I just blacked mine out with PlastiDip. Can't see any light through them now. LOL


----------



## boats4life (May 28, 2011)

AkotaHsky said:


> I just blacked mine out with PlastiDip. Can't see any light through them now. LOL


Seriously considering this, but still wanna look at klearz. Btw it was nice hanging last night, mike.

Sent from my SGH-I777 using AutoGuide.com App


----------



## AkotaHsky (Feb 11, 2012)

boats4life said:


> Seriously considering this, but still wanna look at klearz. Btw it was nice hanging last night, mike.
> 
> Sent from my SGH-I777 using AutoGuide.com App



I just dont feel like dropping $100 on side marker lenses right now.


----------



## boats4life (May 28, 2011)

Yeah, I know, but they're REALLY nice, lol.


----------



## TheRupp (May 8, 2012)

I just did the GrafxWerks overlays. Came out really well and it still lights up nice and evenly at night.


----------



## AkotaHsky (Feb 11, 2012)

TheRupp said:


> I just did the GrafxWerks overlays. Came out really well and it still lights up nice and evenly at night.
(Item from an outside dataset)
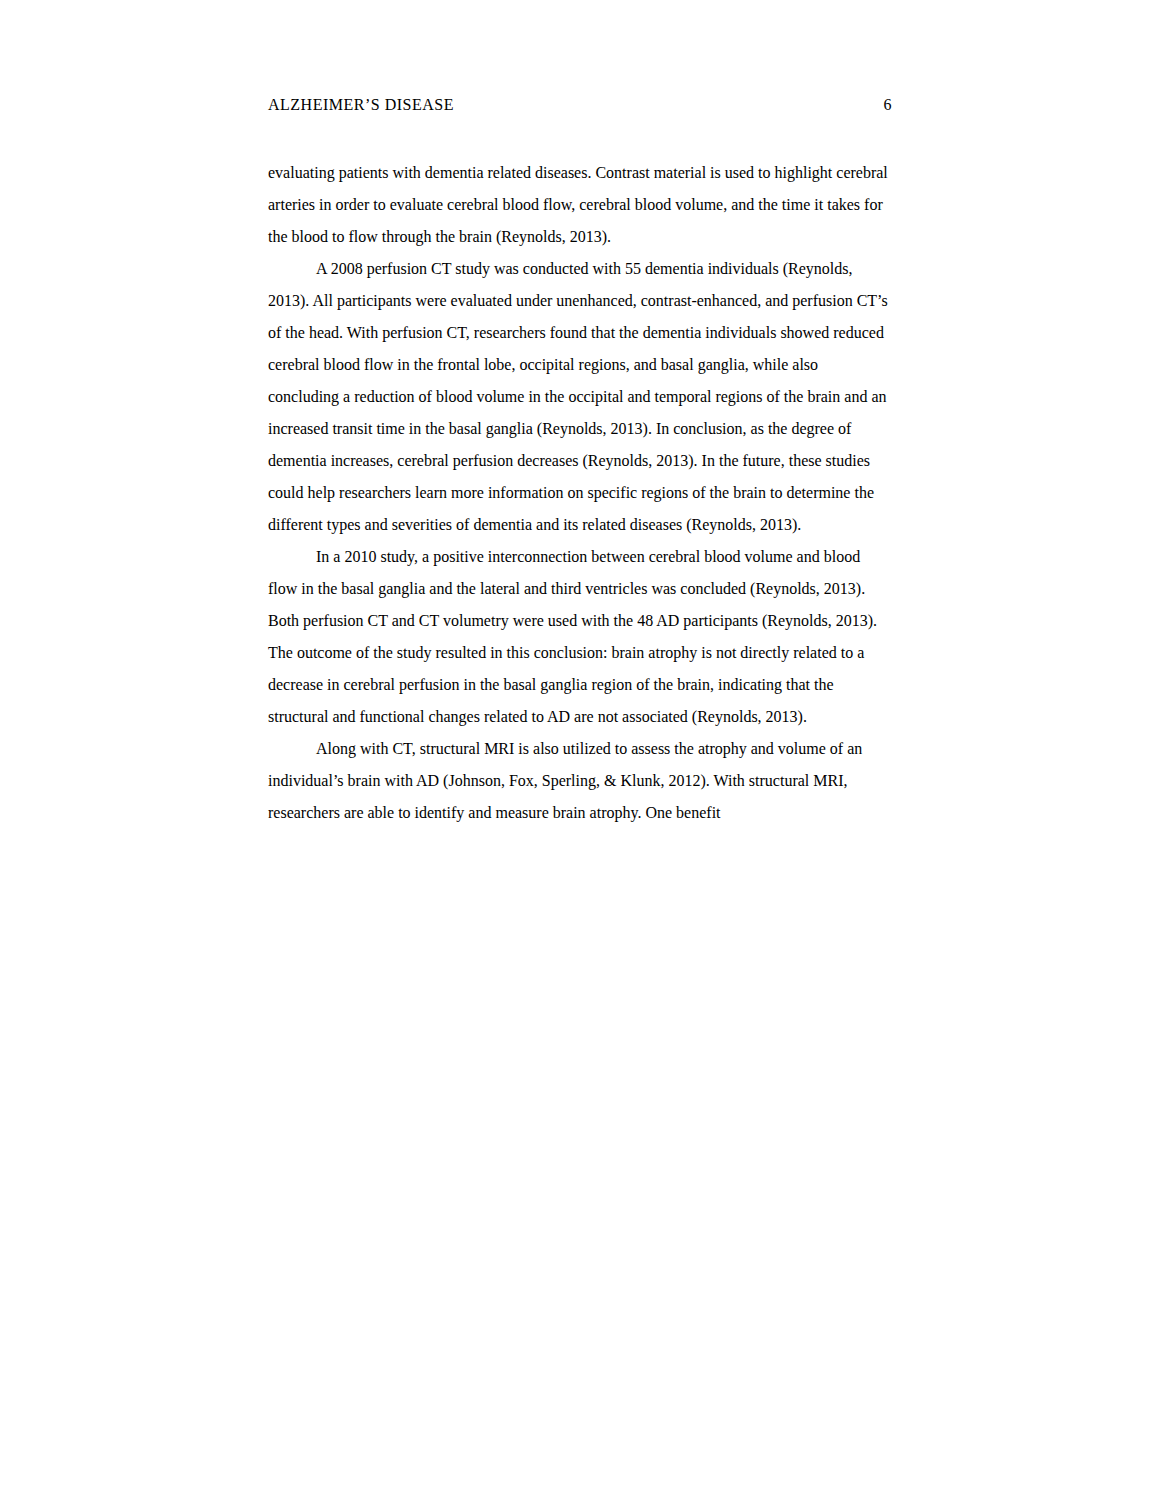Alzheimer’s Disease 6
evaluating patients with dementia related diseases. Contrast material is used to highlight cerebral arteries in order to evaluate cerebral blood flow, cerebral blood volume, and the time it takes for the blood to flow through the brain (Reynolds, 2013).
A 2008 perfusion CT study was conducted with 55 dementia individuals (Reynolds, 2013). All participants were evaluated under unenhanced, contrast-enhanced, and perfusion CT’s of the head. With perfusion CT, researchers found that the dementia individuals showed reduced cerebral blood flow in the frontal lobe, occipital regions, and basal ganglia, while also concluding a reduction of blood volume in the occipital and temporal regions of the brain and an increased transit time in the basal ganglia (Reynolds, 2013). In conclusion, as the degree of dementia increases, cerebral perfusion decreases (Reynolds, 2013). In the future, these studies could help researchers learn more information on specific regions of the brain to determine the different types and severities of dementia and its related diseases (Reynolds, 2013).
In a 2010 study, a positive interconnection between cerebral blood volume and blood flow in the basal ganglia and the lateral and third ventricles was concluded (Reynolds, 2013). Both perfusion CT and CT volumetry were used with the 48 AD participants (Reynolds, 2013). The outcome of the study resulted in this conclusion: brain atrophy is not directly related to a decrease in cerebral perfusion in the basal ganglia region of the brain, indicating that the structural and functional changes related to AD are not associated (Reynolds, 2013).
Along with CT, structural MRI is also utilized to assess the atrophy and volume of an individual’s brain with AD (Johnson, Fox, Sperling, & Klunk, 2012). With structural MRI, researchers are able to identify and measure brain atrophy. One benefit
Which one did you do? Night and Day Pics?


----------



## jakkaroo (Feb 12, 2011)

i did this too,lol you still see the yellow come out at night try spraying the whole thing front and back side,spary alotttttt on the backside to get it in the crest


----------



## whatsstuckk5 (Mar 4, 2012)

I painted mine to match the car and pulled the bulbs...but, its blacked out on a black car so i think it looks great.


----------



## silverls (Nov 12, 2011)

whatsstuckk5 said:


> I painted mine to match the car and pulled the bulbs...but, its blacked out on a black car so i think it looks great.
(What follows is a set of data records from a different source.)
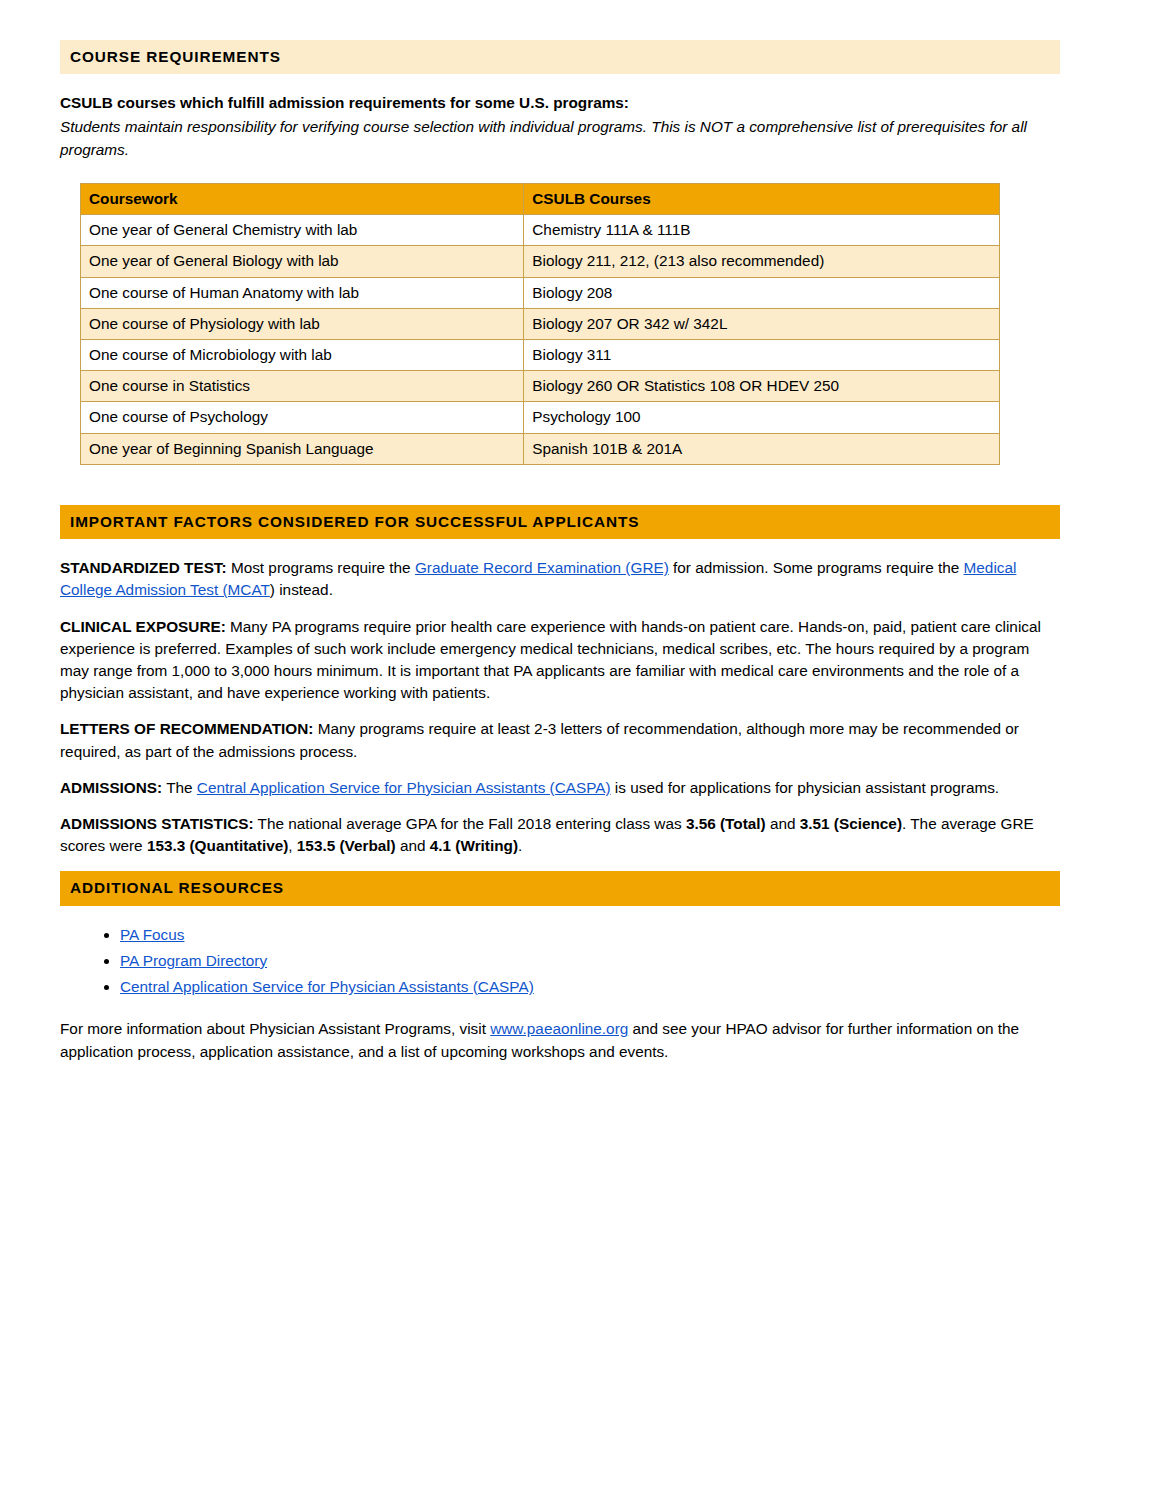COURSE REQUIREMENTS
CSULB courses which fulfill admission requirements for some U.S. programs:
Students maintain responsibility for verifying course selection with individual programs. This is NOT a comprehensive list of prerequisites for all programs.
| Coursework | CSULB Courses |
| --- | --- |
| One year of General Chemistry with lab | Chemistry 111A & 111B |
| One year of General Biology with lab | Biology 211, 212, (213 also recommended) |
| One course of Human Anatomy with lab | Biology 208 |
| One course of Physiology with lab | Biology 207 OR 342 w/ 342L |
| One course of Microbiology with lab | Biology 311 |
| One course in Statistics | Biology 260 OR Statistics 108 OR HDEV 250 |
| One course of Psychology | Psychology 100 |
| One year of Beginning Spanish Language | Spanish 101B & 201A |
IMPORTANT FACTORS CONSIDERED FOR SUCCESSFUL APPLICANTS
STANDARDIZED TEST: Most programs require the Graduate Record Examination (GRE) for admission. Some programs require the Medical College Admission Test (MCAT) instead.
CLINICAL EXPOSURE: Many PA programs require prior health care experience with hands-on patient care. Hands-on, paid, patient care clinical experience is preferred. Examples of such work include emergency medical technicians, medical scribes, etc. The hours required by a program may range from 1,000 to 3,000 hours minimum. It is important that PA applicants are familiar with medical care environments and the role of a physician assistant, and have experience working with patients.
LETTERS OF RECOMMENDATION: Many programs require at least 2-3 letters of recommendation, although more may be recommended or required, as part of the admissions process.
ADMISSIONS: The Central Application Service for Physician Assistants (CASPA) is used for applications for physician assistant programs.
ADMISSIONS STATISTICS: The national average GPA for the Fall 2018 entering class was 3.56 (Total) and 3.51 (Science). The average GRE scores were 153.3 (Quantitative), 153.5 (Verbal) and 4.1 (Writing).
ADDITIONAL RESOURCES
PA Focus
PA Program Directory
Central Application Service for Physician Assistants (CASPA)
For more information about Physician Assistant Programs, visit www.paeaonline.org and see your HPAO advisor for further information on the application process, application assistance, and a list of upcoming workshops and events.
I hjave been thinking about seeing if i can get spray in my color from the factory to do the same.


----------



## TechCruzer (Mar 15, 2012)

silverls said:


> I have been thinking about seeing if i can get spray in my color from the factory to do the same.
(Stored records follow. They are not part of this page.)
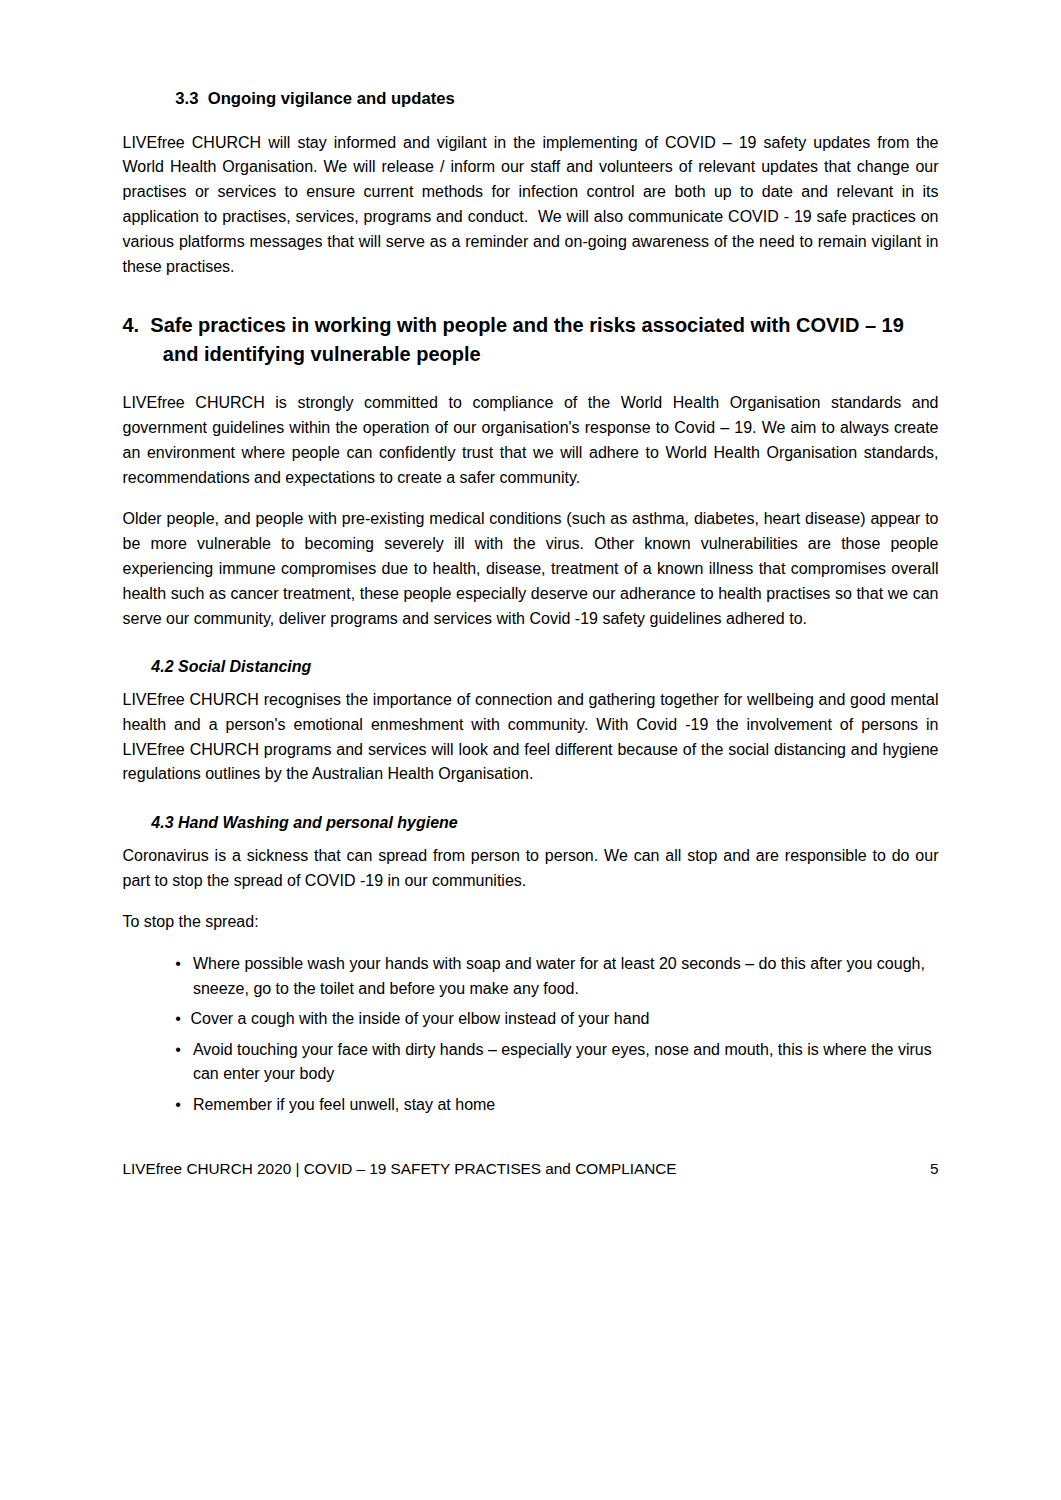3.3 Ongoing vigilance and updates
LIVEfree CHURCH will stay informed and vigilant in the implementing of COVID – 19 safety updates from the World Health Organisation. We will release / inform our staff and volunteers of relevant updates that change our practises or services to ensure current methods for infection control are both up to date and relevant in its application to practises, services, programs and conduct. We will also communicate COVID - 19 safe practices on various platforms messages that will serve as a reminder and on-going awareness of the need to remain vigilant in these practises.
4. Safe practices in working with people and the risks associated with COVID – 19 and identifying vulnerable people
LIVEfree CHURCH is strongly committed to compliance of the World Health Organisation standards and government guidelines within the operation of our organisation's response to Covid – 19. We aim to always create an environment where people can confidently trust that we will adhere to World Health Organisation standards, recommendations and expectations to create a safer community.
Older people, and people with pre-existing medical conditions (such as asthma, diabetes, heart disease) appear to be more vulnerable to becoming severely ill with the virus. Other known vulnerabilities are those people experiencing immune compromises due to health, disease, treatment of a known illness that compromises overall health such as cancer treatment, these people especially deserve our adherance to health practises so that we can serve our community, deliver programs and services with Covid -19 safety guidelines adhered to.
4.2 Social Distancing
LIVEfree CHURCH recognises the importance of connection and gathering together for wellbeing and good mental health and a person's emotional enmeshment with community. With Covid -19 the involvement of persons in LIVEfree CHURCH programs and services will look and feel different because of the social distancing and hygiene regulations outlines by the Australian Health Organisation.
4.3 Hand Washing and personal hygiene
Coronavirus is a sickness that can spread from person to person. We can all stop and are responsible to do our part to stop the spread of COVID -19 in our communities.
To stop the spread:
Where possible wash your hands with soap and water for at least 20 seconds – do this after you cough, sneeze, go to the toilet and before you make any food.
Cover a cough with the inside of your elbow instead of your hand
Avoid touching your face with dirty hands – especially your eyes, nose and mouth, this is where the virus can enter your body
Remember if you feel unwell, stay at home
LIVEfree CHURCH 2020 | COVID – 19 SAFETY PRACTISES and COMPLIANCE 5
I was searching for simple touchup paint & found this site... you can actually buy an Aerosol can in Cruzen paint & prices seem reasonable for factory colors.

Automotivetouchup.com Touch Up Paint, Aerosol Spray Paint and Touchup Paint Accessories | AutomotiveTouchup | 888-710-5192


----------



## 70x7 (Apr 24, 2011)

AkotaHsky said:


> I just dont feel like dropping $100 on side marker lenses right now.


tru dat!


----------